This project will investigate the acceleration of deforestation in the Tacana Indigenous territory of the Amazon region of La Paz as a result of sugarcane production by the Empresa Azucarera San Buenaventura (EASBA), located in the municipality of San Buenaventura, Bolivia, and examine the deforestation's impact on Tacana Indigenous communities.
Since there are plans to expand the agricultural frontier to include 17,000 hectares of sugarcane plantations, deforestation has devastated part of the rainforest in the municipalities of San Buenaventura and Ixiamas in La Paz, and is extending to Rurrenabaque and Reyes in the department of Beni.

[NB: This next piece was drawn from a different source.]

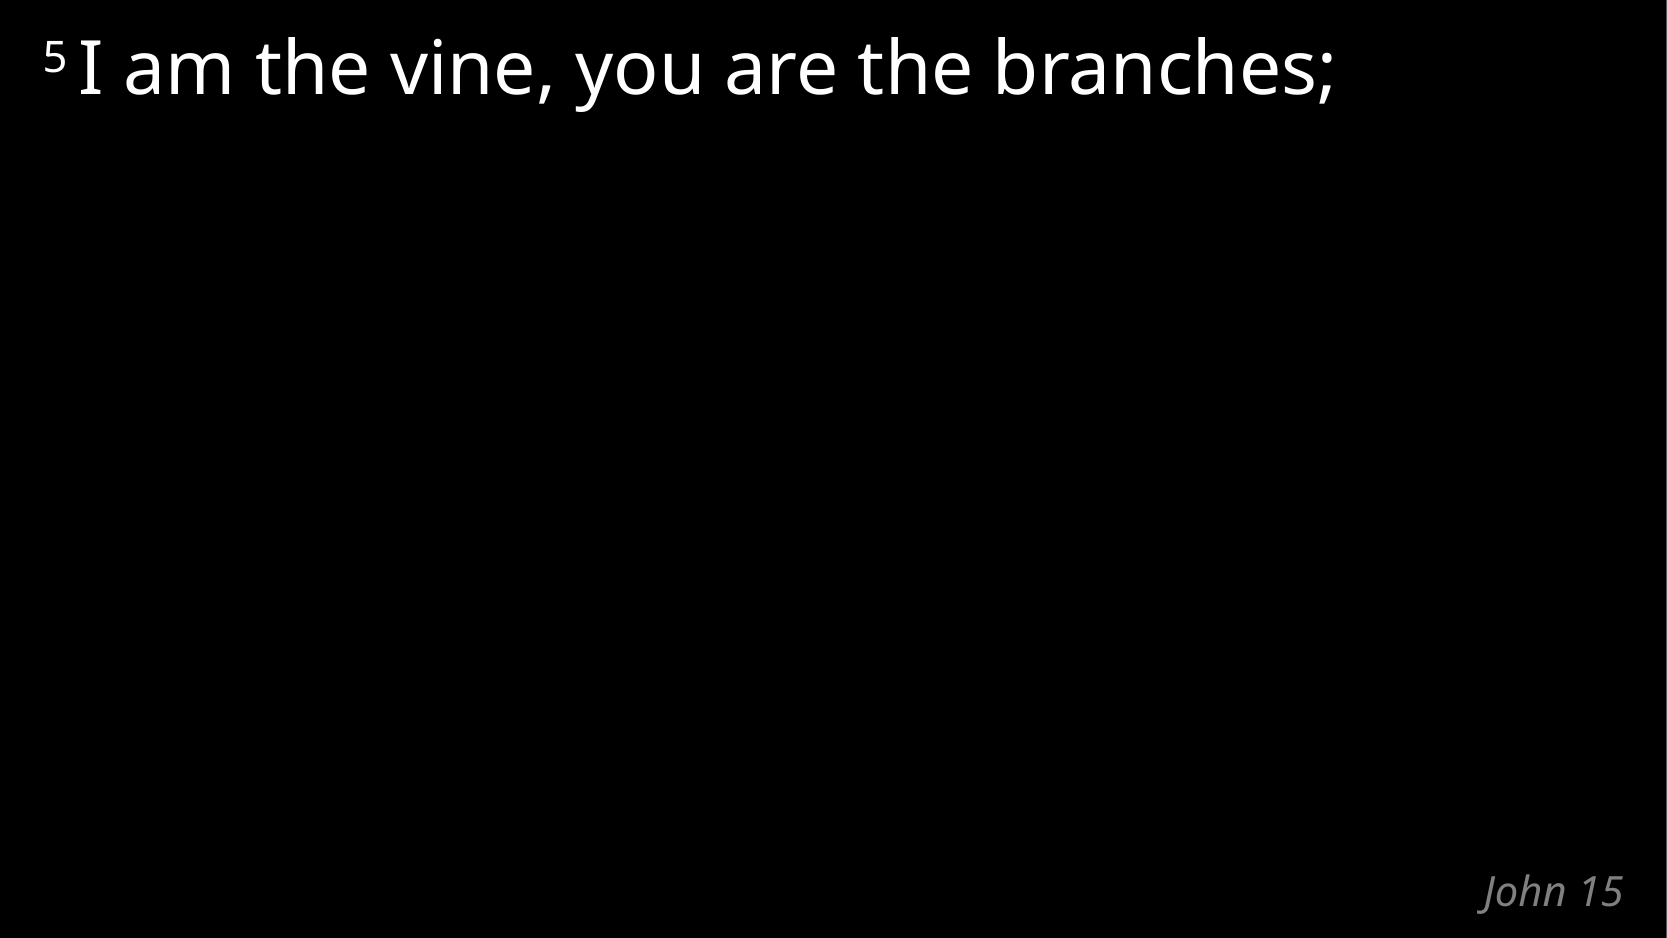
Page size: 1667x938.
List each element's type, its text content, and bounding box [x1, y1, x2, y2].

With the arrival of the coronavirus pandemic, deforestation worsened in the Tacana communities of San Buenaventura and Ixiamas. According to Alex Villca, from the National Coordinator for the Defense of Peasant Originary Indigenous Territories and Protected Areas of Bolivia (CONTIOCAP), several trucks left La Paz for Beni loaded with timber during the rigid quarantine period (March to June 2020) without any oversight.
Deforestation—both legal and illegal—does not benefit Indigenous communities, as they receive little income from the sale of timber. Therefore, it is important to investigate how trees are cut down and the consequences that has for the Tacana communities in terms of health, economy, food, and social structure.
This reporting will be done collaboratively by journalist Karen Gil, from digital magazine La Brava, and local journalists Rafael Acuña and Esmeralda Cartagena of Mega TV.